> [Task objective]: Below are the entries. Set down exactly the line containing "[299,496,326,505] ver ->" and each line after it.

======

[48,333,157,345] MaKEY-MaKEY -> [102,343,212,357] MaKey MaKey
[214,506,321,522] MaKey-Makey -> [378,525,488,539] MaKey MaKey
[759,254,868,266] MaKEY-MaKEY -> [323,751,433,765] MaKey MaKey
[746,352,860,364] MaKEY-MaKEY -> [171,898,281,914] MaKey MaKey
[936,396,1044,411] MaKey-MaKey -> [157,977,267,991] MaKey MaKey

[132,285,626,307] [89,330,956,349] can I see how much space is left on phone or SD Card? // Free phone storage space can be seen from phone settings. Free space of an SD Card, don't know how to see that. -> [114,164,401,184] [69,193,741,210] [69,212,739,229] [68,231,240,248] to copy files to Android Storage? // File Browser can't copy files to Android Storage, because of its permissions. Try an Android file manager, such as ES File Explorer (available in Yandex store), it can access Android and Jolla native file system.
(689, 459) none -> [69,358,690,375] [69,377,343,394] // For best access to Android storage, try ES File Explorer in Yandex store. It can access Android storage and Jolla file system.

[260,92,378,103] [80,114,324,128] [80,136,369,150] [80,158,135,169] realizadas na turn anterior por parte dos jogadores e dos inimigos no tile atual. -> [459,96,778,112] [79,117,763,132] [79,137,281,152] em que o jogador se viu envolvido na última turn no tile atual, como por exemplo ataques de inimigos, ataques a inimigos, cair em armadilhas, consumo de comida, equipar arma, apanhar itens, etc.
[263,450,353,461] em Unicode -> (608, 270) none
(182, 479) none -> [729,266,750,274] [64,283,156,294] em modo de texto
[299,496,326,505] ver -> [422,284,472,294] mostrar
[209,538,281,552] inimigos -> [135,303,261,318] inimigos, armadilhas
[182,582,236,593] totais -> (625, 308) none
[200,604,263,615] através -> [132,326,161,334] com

======

> [Reply to the exercise]:
[299,496,326,505] ver -> [422,284,472,294] mostrar
[209,538,281,552] inimigos -> [135,303,261,318] inimigos, armadilhas
[182,582,236,593] totais -> (625, 308) none
[200,604,263,615] através -> [132,326,161,334] com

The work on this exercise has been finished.